[TEXT PROVIDED — start]

Back in May 2012 I was asked to have a conversation with a big internationally operating beverage manufacturer. A large team of blue suits came by in The Netherlands to talk about innovation and food. After my short pitch about our company TOP I was asked for advice about innovation processes within large companies. Well, I had. These advices have been on my blog for years, originating from the world of systems engineering. Harold van Garderen has spent years training me in this area during the heydays of Community of Talents (#CoT).
Back to the beverage manufacturer. My advice boiled down to:
- Don’t think from the perspective of a large R&D or Innovation department. These are not creative, they only create a monoculture, especially in large companies.
- Start a lot of small(er) projects and dare to waste time. Put enough money – at least a couple of tons – into these projects and put your best people to the task. You need to provide a safety net for them though, let’s call it a return guarantee.

[TEXT PROVIDED — finish]
[SUPPLIED ENTRIES — start]

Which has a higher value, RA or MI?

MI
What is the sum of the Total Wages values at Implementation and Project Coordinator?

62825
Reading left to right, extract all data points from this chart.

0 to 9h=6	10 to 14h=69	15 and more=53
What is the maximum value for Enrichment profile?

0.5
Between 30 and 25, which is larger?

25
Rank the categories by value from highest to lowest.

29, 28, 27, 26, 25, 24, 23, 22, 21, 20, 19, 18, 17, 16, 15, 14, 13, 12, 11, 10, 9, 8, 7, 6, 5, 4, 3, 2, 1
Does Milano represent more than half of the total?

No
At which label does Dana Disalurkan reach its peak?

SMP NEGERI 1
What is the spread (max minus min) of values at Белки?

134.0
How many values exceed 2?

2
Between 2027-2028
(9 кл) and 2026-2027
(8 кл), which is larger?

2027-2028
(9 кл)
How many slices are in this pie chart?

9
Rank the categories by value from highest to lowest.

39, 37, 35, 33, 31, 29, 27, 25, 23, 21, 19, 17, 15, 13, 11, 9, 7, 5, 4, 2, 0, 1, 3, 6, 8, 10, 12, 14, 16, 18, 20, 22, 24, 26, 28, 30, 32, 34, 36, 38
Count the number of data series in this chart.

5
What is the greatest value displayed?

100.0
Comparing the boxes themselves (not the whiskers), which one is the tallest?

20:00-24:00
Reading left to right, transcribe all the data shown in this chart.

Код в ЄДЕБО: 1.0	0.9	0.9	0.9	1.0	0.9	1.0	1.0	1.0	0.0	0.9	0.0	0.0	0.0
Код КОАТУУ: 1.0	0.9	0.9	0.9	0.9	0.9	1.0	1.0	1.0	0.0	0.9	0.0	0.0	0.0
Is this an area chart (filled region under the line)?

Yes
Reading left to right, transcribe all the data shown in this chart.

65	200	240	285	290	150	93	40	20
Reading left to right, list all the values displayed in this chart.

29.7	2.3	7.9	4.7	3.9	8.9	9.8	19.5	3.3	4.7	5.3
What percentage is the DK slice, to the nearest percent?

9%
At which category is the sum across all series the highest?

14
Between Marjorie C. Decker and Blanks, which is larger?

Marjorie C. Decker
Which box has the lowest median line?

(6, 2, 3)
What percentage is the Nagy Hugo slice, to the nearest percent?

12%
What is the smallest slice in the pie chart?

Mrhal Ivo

[SUPPLIED ENTRIES — finish]

:: COMPLETE THE FOLLOWING ::
[A] Using the text on innovation advice, decide whether each statement agrees with it, answering yes or no and quoting the words of the text that decide it: (i) the conversation with the beverage manufacturer took place in May 2012; (ii) the advice was to build on a large R&D or Innovation department; (iii) the advice was to staff the small projects with the best people.
[B] Carry on the text on innovation advice from the point after its last sentence.
The records have nothing to do with the text on innovation advice.

:: ANSWERS TO THE PROBLEMS ::
[A]
(i) Yes: "Back in May 2012 I was asked to have a conversation with a big internationally operating beverage manufacturer."
(ii) No: "Don’t think from the perspective of a large R&D or Innovation department."
(iii) Yes: "put your best people to the task."

[B]
- “Let go” of these projects and trust your people. Letting go means ‘outside the structures of the bigger organization’. Let them consider it as a start-up. Multinationals should start internal incubators.
- The external projects get only one precondition: Report back at the central organization when there’s success.
In systems engineering this is also called safe-fail. Innovation profits from spoilage, experimenting and accepting that sometimes projects fail.
What do you need to do this? Trust and space! The MBA-manager who thinks he can steer creativity and innovation through his spreadsheet, is more likely to kill than to stimulate innovation. But of course it needs to be done in a safe-fail setting. A metaphor we use for this within TOP is “the oil tanker and the zodiacs”. This metaphor has two sides. An oil tanker is stable, steady in its course and can withstand a sturdy storm, but an oil tanker is hard to move. Zodiacs however are cheap, flexible, quick (and a bit more vulnerable).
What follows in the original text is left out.